Source data
________________________

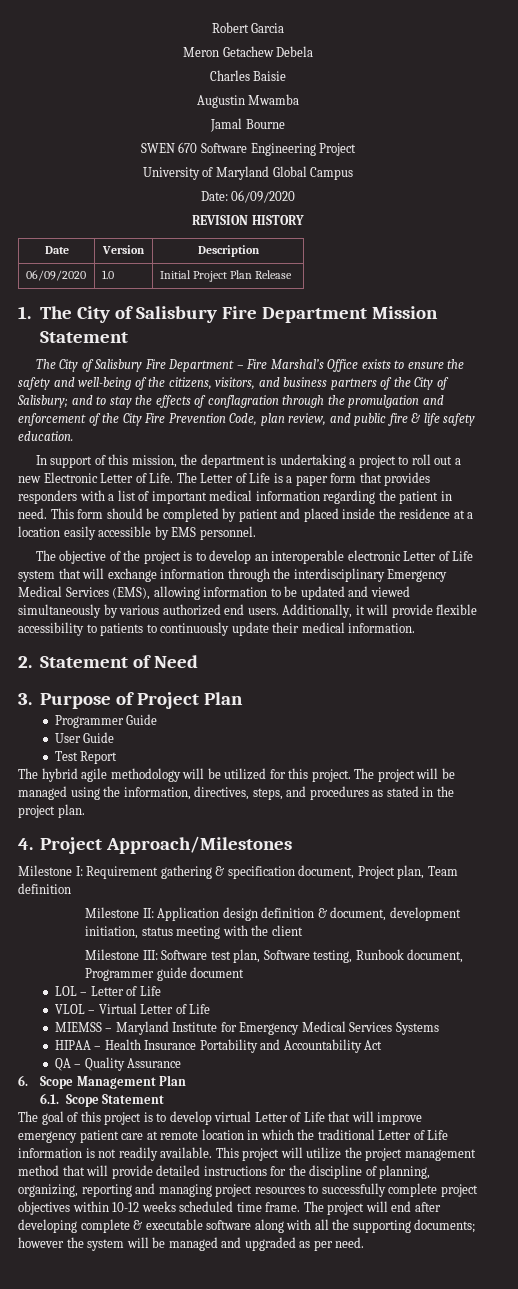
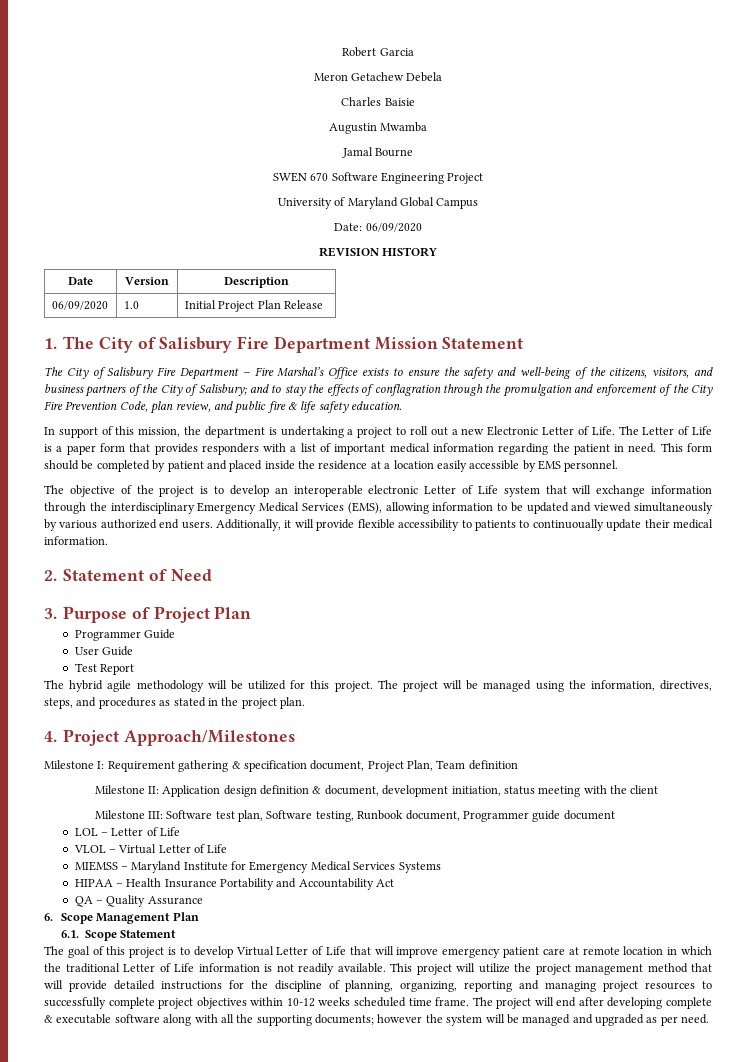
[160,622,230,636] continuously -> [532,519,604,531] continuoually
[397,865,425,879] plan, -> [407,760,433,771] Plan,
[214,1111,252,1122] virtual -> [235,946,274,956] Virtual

________________________

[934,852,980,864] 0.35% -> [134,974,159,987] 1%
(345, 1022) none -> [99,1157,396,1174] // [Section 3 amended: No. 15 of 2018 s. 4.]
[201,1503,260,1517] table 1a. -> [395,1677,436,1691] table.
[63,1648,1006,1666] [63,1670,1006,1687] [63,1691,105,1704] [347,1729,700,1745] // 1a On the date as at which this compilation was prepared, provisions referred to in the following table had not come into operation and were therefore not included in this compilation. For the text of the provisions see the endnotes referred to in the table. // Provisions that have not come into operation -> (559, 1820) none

________________________

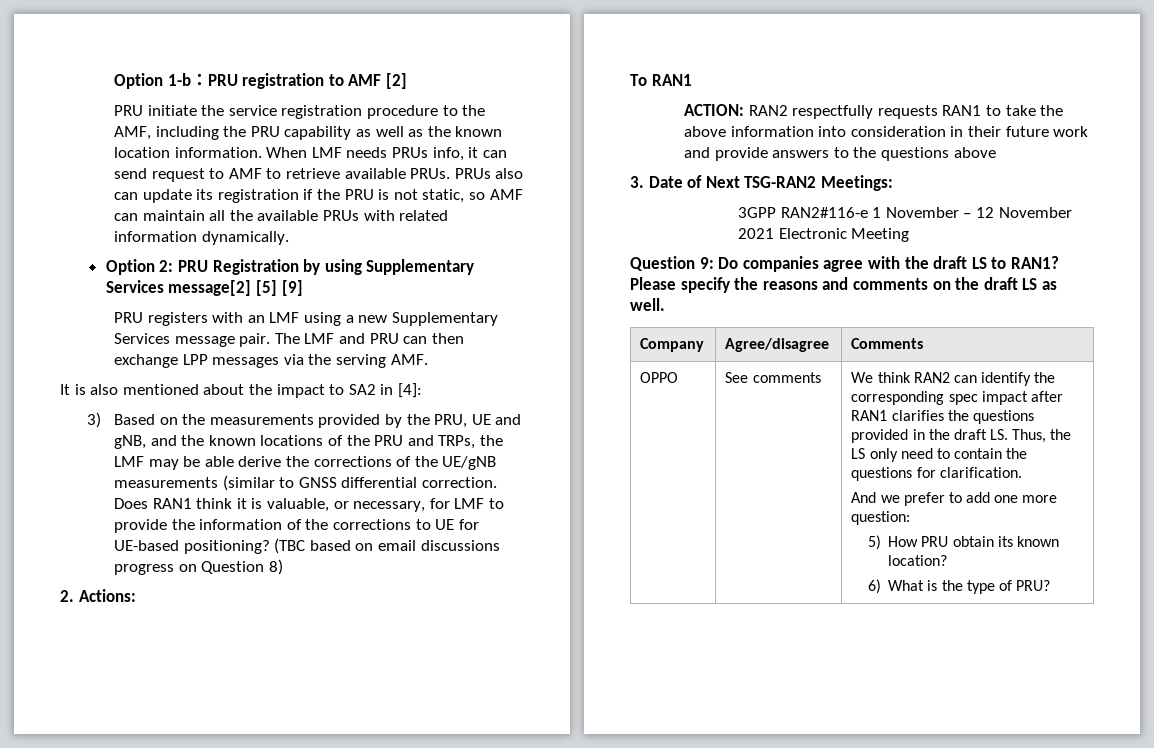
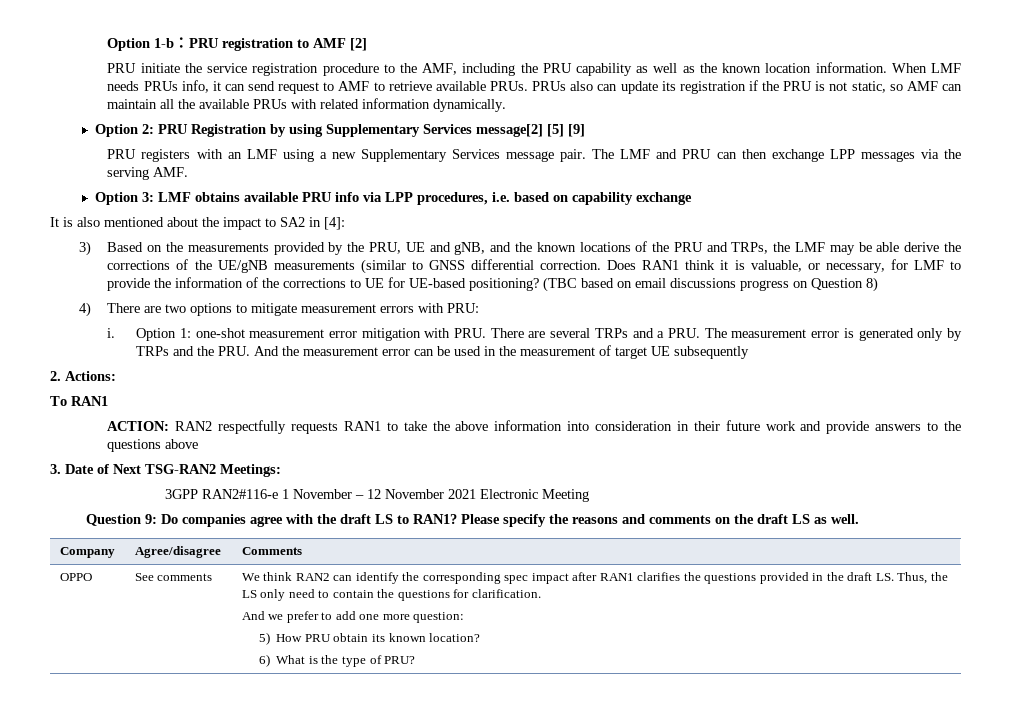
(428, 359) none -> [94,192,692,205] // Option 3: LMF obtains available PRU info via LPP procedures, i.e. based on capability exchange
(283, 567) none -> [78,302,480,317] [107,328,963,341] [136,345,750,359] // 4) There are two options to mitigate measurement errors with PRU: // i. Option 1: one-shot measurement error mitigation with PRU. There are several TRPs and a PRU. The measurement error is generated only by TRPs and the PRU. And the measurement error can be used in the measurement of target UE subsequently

________________________

Work to be completed
Figure out how many lines of the data above include "Option", then give the number and nothing more.

Answer to this problem
2